Aussicht der Landesonde Venera 13 auf der Oberfläche der Venus.

Bildcredit: Sowjetisches Programm zur Planetenerforschung, Venera 13;
Bearbeitung und Bildrechte: Donald Mitchell und Michael Carroll (mit Genehmigung verwendet)

Beschreibung: Wenn ihr auf der Venus stehen könntet, was würdet ihr sehen? Hier seht ihr die Ansicht von Venera 13, einer robotischen sowjetischen Landesonde, die im März 1982 mit Fallschirmen und Luftbremse durch die dicke Venusatmosphäre abstieg. In der trostlosen Landschaft sah sie flache Felsen, ein weites, leeres Gelände und einen strukturlosen Himmel über Phoebe Regio in der Nähe des Venusäquators.

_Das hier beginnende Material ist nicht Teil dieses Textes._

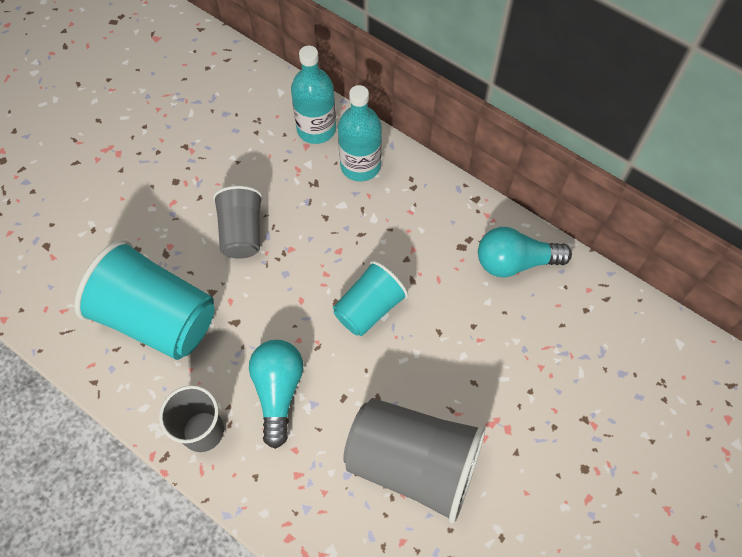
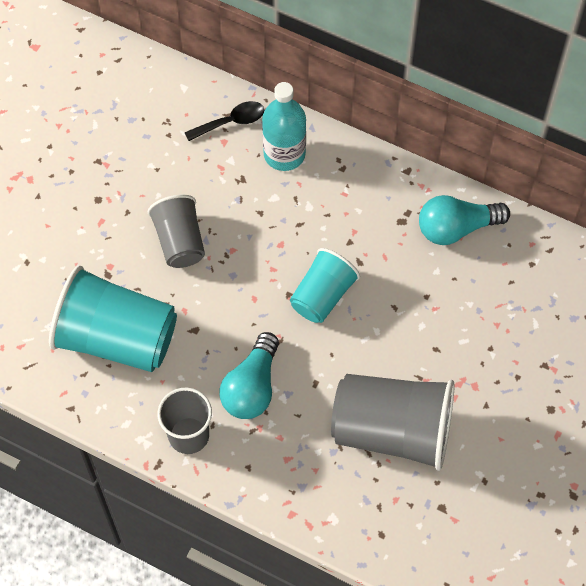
camera: 10 degrees left, 0 degrees up
turquoise light bulb [249,340,303,449] -> turquoise light bulb turned 150 degrees counterclockwise [219,332,279,419]
turquoise bottle [291,46,336,144] -> black spoon [184,101,264,141]

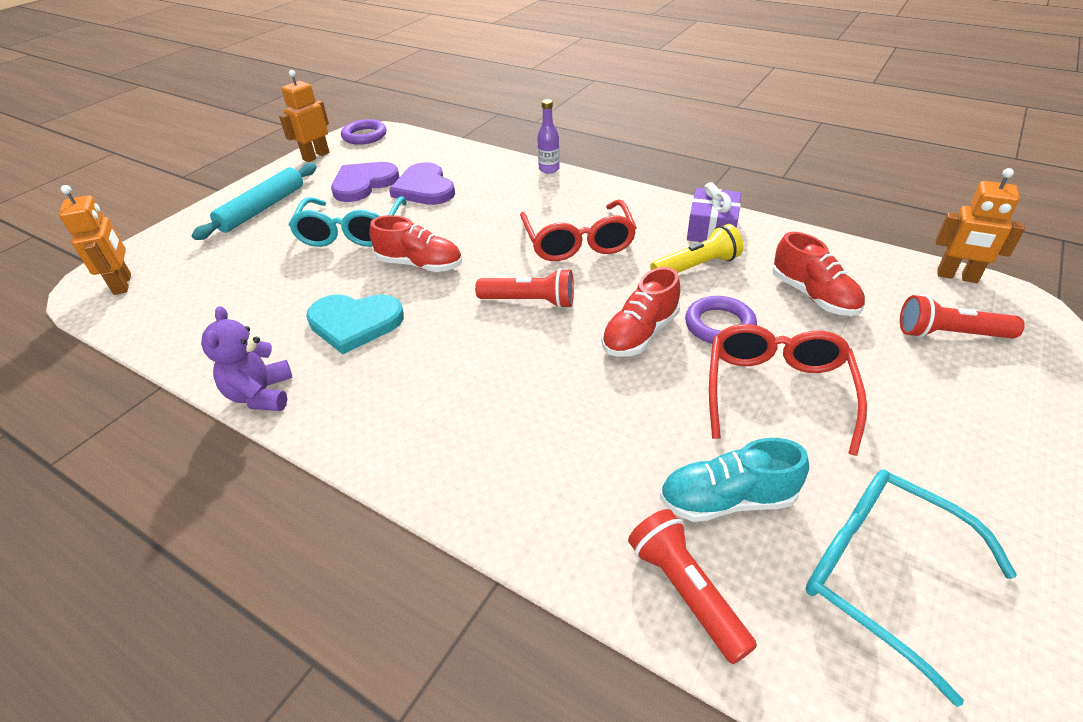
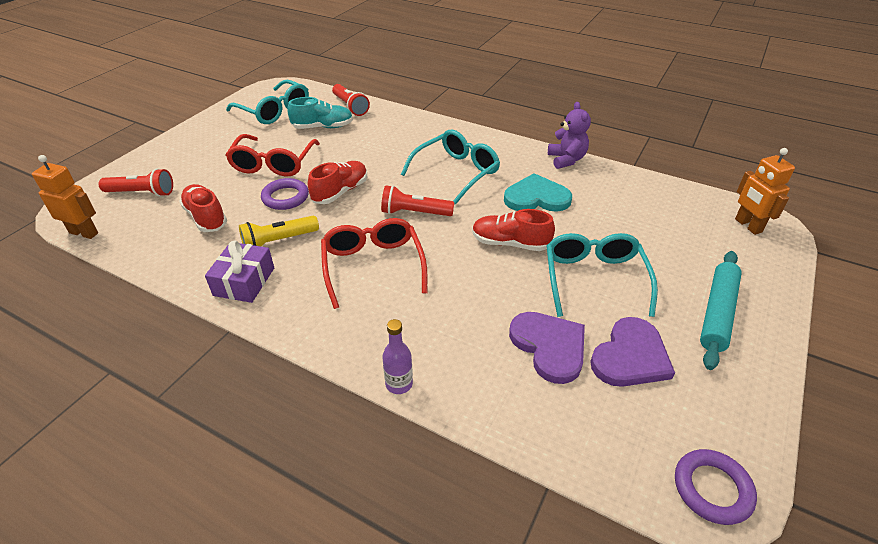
camera: 175 degrees right, 0 degrees up
orange robot [279,70,330,162] -> none
none -> turquoise glasses [401,130,500,205]

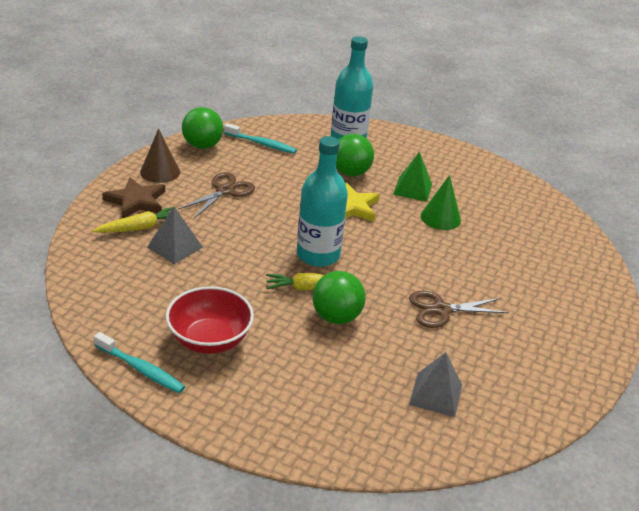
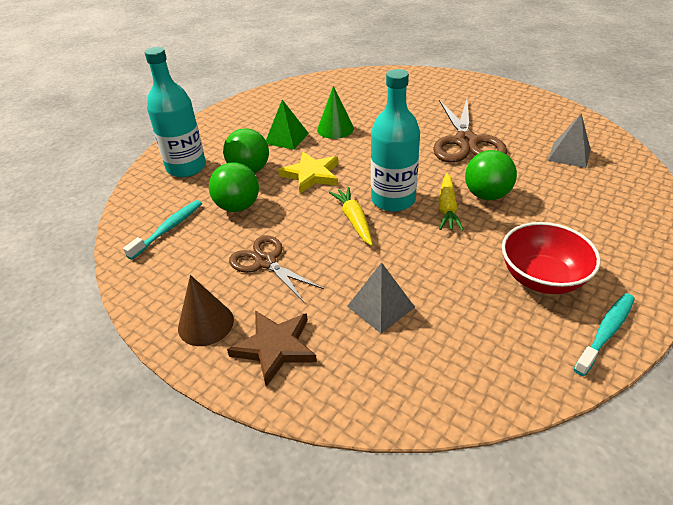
camera: 75 degrees left, 5 degrees up
yellow carrot [93,206,175,233] -> yellow carrot moved to [329,187,373,246]
green ball [182,107,223,149] -> green ball moved to [209,163,259,212]
brown scissors [409,291,509,328] -> brown scissors [433,99,507,163], size x1.57

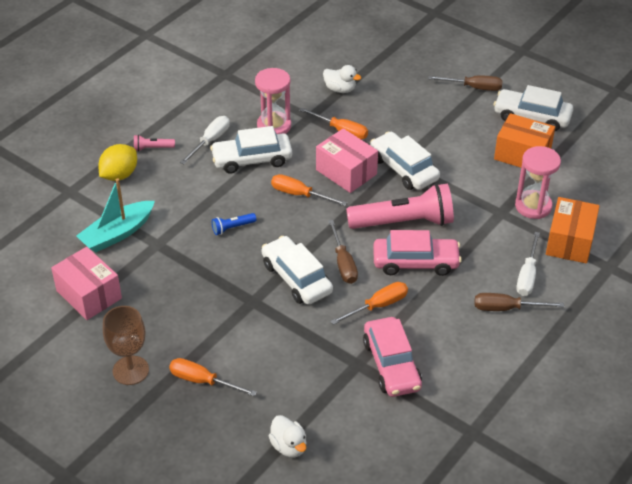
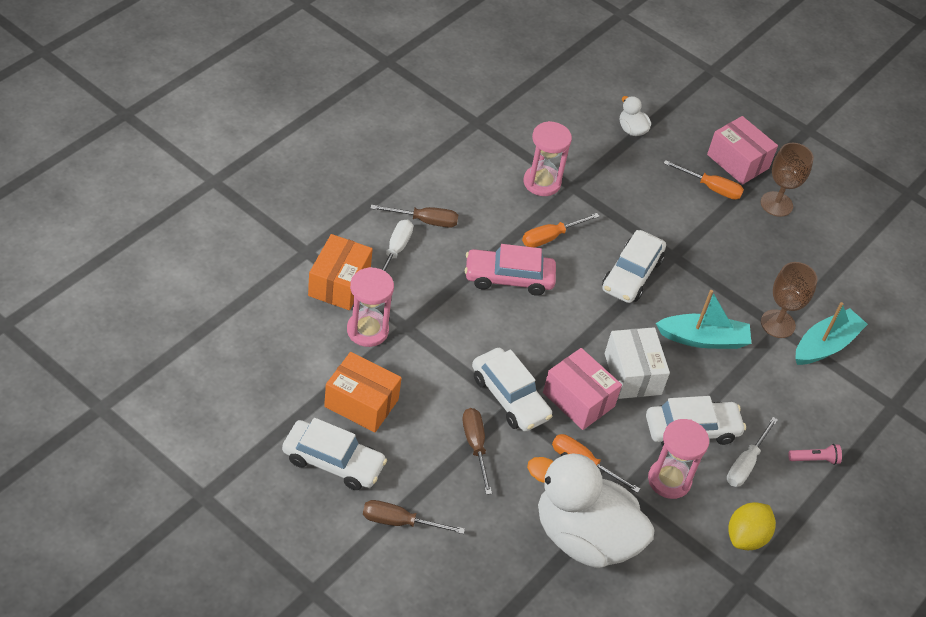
camera: 175 degrees right, 5 degrees up
pink box [51,247,122,320] -> pink box moved to [707,116,778,185]
yellow lemon [98,144,137,181] -> yellow lemon moved to [728,502,776,550]
blue flashlight [212,213,256,235] -> turquoise boat [656,290,751,349]
white car [262,236,333,305] -> white car turned 60 degrees clockwise [602,230,666,303]
orange screwdriver [271,174,347,206] -> white box [605,327,670,399]
white duck [323,65,361,93] -> white duck [527,452,655,568], size x2.46
brown screwdriver [328,220,358,284] -> brown screwdriver moved to [463,408,492,495]
pink flashlight [346,183,454,229] -> none
pink car [363,317,422,397] -> pink hourglass [524,121,572,196]
none -> brown goblet [761,262,818,338]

Links unten ist das Penetrometer der Raumsonde, mit dem wissenschaftliche Messungen durchgeführt wurden. Das helle Stück rechts ist Teil einer abgeworfenen Linsenabdeckung. Wegen der ständigen Temperaturen um die 450 Grad Celsius und des 75-fachen Drucks dessen auf der Erde hielt die robuste Venera-Raumsonde nur etwa zwei Stunden durch.

Die Daten von Venera 13 wurden vor fast 40 Jahren durch das innere Sonnensystem geschickt, doch Veneras ungewöhnlichen Bilder werden noch heute bearbeitet und kombiniert. Aktuelle Untersuchungen infraroter Messungen der ESA-Raumsonde Venus Express aus dem Orbit lassen vermuten, dass es auf der Venus auch heute noch aktive Vulkane gibt.